Not everything in life is about winning or losing materialistic trophies. This new generation is full of people who want to be active, but not necessarily competitive. It’s full of people who want to have fun, enjoy camaraderie and focus on the social aspect of running.
As Kevin Helliker recently wrote in the Wall Street Journal that the college-age generation is the youngest and should be the most competitive physically, they often rank as the slowest age group in running events. While this generation might seem lacking in competitive drive, the most important thing to note is that we’re heading for a rewarding experience that lies beyond crossing the finish line first.
As Helliker sees it, the problem is that kids these days just don’t care about race times anymore, citing the rising phenomenon of untimed race events such as The Color Run and Tough Mudder. But rather than viewing this “apathy” as “emblematic of the state of America’s competitiveness,” this change is symbolic of a generation whose focus spans far beyond a number to the true heart of the matter. This new generation is redefining the meaning of sports.

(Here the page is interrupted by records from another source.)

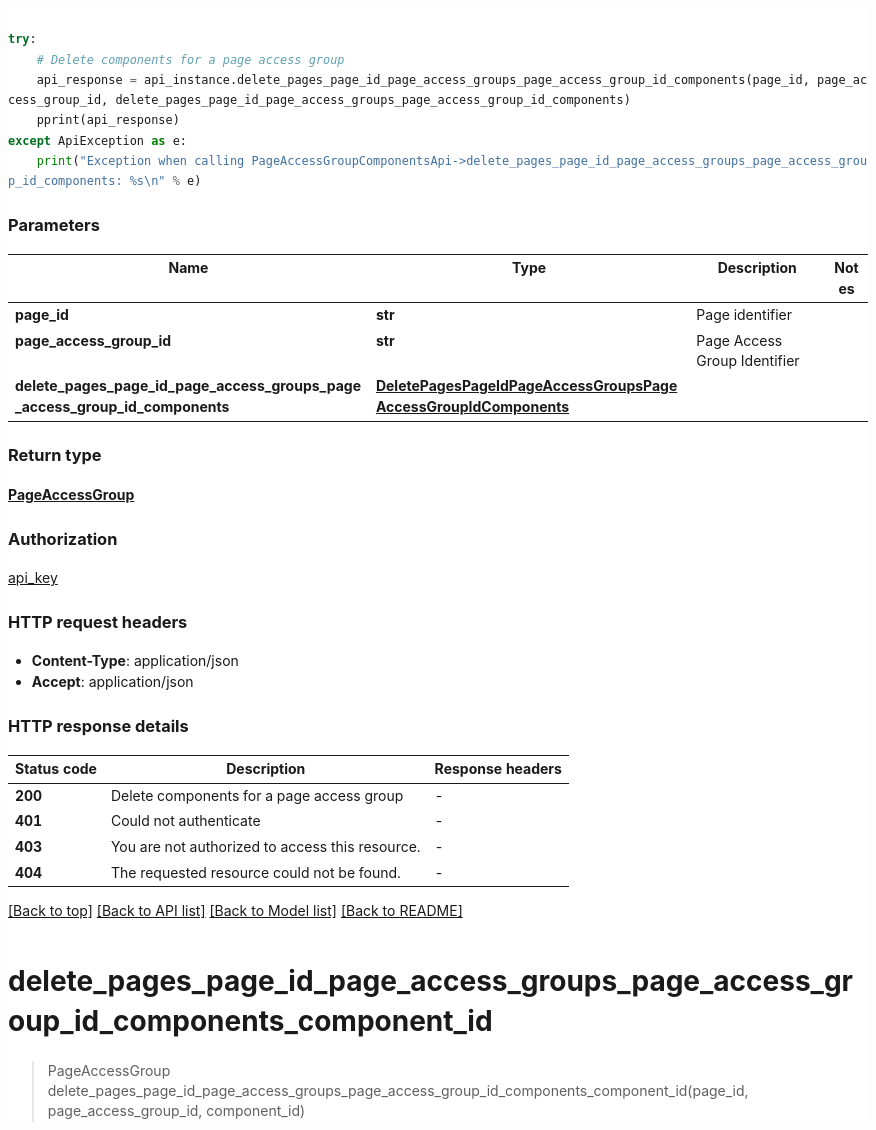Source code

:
 ```python

try:
    # Delete components for a page access group
    api_response = api_instance.delete_pages_page_id_page_access_groups_page_access_group_id_components(page_id, page_access_group_id, delete_pages_page_id_page_access_groups_page_access_group_id_components)
    pprint(api_response)
except ApiException as e:
    print("Exception when calling PageAccessGroupComponentsApi->delete_pages_page_id_page_access_groups_page_access_group_id_components: %s\n" % e)
```

### Parameters

Name | Type | Description  | Notes
------------- | ------------- | ------------- | -------------
 **page_id** | **str**| Page identifier | 
 **page_access_group_id** | **str**| Page Access Group Identifier | 
 **delete_pages_page_id_page_access_groups_page_access_group_id_components** | [**DeletePagesPageIdPageAccessGroupsPageAccessGroupIdComponents**](DeletePagesPageIdPageAccessGroupsPageAccessGroupIdComponents.md)|  | 

### Return type

[**PageAccessGroup**](PageAccessGroup.md)

### Authorization

[api_key](../README.md#api_key)

### HTTP request headers

 - **Content-Type**: application/json
 - **Accept**: application/json

### HTTP response details
| Status code | Description | Response headers |
|-------------|-------------|------------------|
**200** | Delete components for a page access group |  -  |
**401** | Could not authenticate |  -  |
**403** | You are not authorized to access this resource. |  -  |
**404** | The requested resource could not be found. |  -  |

[[Back to top]](#) [[Back to API list]](../README.md#documentation-for-api-endpoints) [[Back to Model list]](../README.md#documentation-for-models) [[Back to README]](../README.md)

# **delete_pages_page_id_page_access_groups_page_access_group_id_components_component_id**
> PageAccessGroup delete_pages_page_id_page_access_groups_page_access_group_id_components_component_id(page_id, page_access_group_id, component_id)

Non-traditional races have taken the nation by storm since 2009, according to the industry tracking organization Running USA. From The Color Run, Color Me Rad and zombie-themed Run for Your Lives to the Tough Mudder, Diva Half Marathon and Warrior Dash, the appeal of crawling through mud, jumping off platforms into ice-cold water and running through explosions of rainbows has only grown stronger. Runner’s World reported that The Color Run has become the largest 5K event series in the nation, counting 600,000 finishers in 2012.
Helliker said that the rapidly growing interest in these events reflects a “declining competitiveness of young endurance events,” a reason he contended is “why America hasn’t won an Olympic marathon medal since 2004.” This generalized criticism is sorely mistaken.
Instead of making this a negative trend, dooming and foreboding, the silver lining should be considered — sure, this generation isn’t as hard-core as the last, but it’s brought more runners to the finish line, a feat in itself for a nation facing obesity issues; according to the Centers for Disease Control and Prevention, more than one-third of American adults are obese.
This generation has fostered passion in more people to get out there and make running not just a race, but a lifestyle. More unathletic people are feeling the support and accessibility to run races with professionals. More than 60 percent of the 2012 participants of The Color Run were first-time 5K runners, according to the Color Run website. As a sport, running is experiencing huge growth, with these novel racing series inspiring new athletes, Runner’s World said. This year, The Color Run anticipates 1 million runners in 120 U.S. cities and 30 countries. Running USA reported that the number of U.S. race finishers has increased 80 percent since the year 2000, and female representation has increased from only 42 percent to an all-time high of 56 percent in 2012.
Robert Johnson, a founder of LetsRun.com, also has criticized the trend of uncompetitive runs. “If you’re going to get just as much praise for doing a four-hour marathon as a three-hour, why bother killing yourself training?” Johnson asked. Johnson does not see that the participants — mostly new runners, not hard-core athletes — are simply looking for inspiration. Running is a sport about internal struggle, striving not only to beat others’ times, but one’s own — “winning” is nothing without having fun.
The Color Run website says that “the Happiest 5K on the Planet” is “less about your 10-minute mile and more about having the time of your life.” The Tough Mudder website also calls obsession over finishing times “lame.” These events have to do with things beyond competition. They are inspiring a love for running and a celebration of healthiness and happiness.
Valerie Yu is a sophomore majoring in biological sciences and English.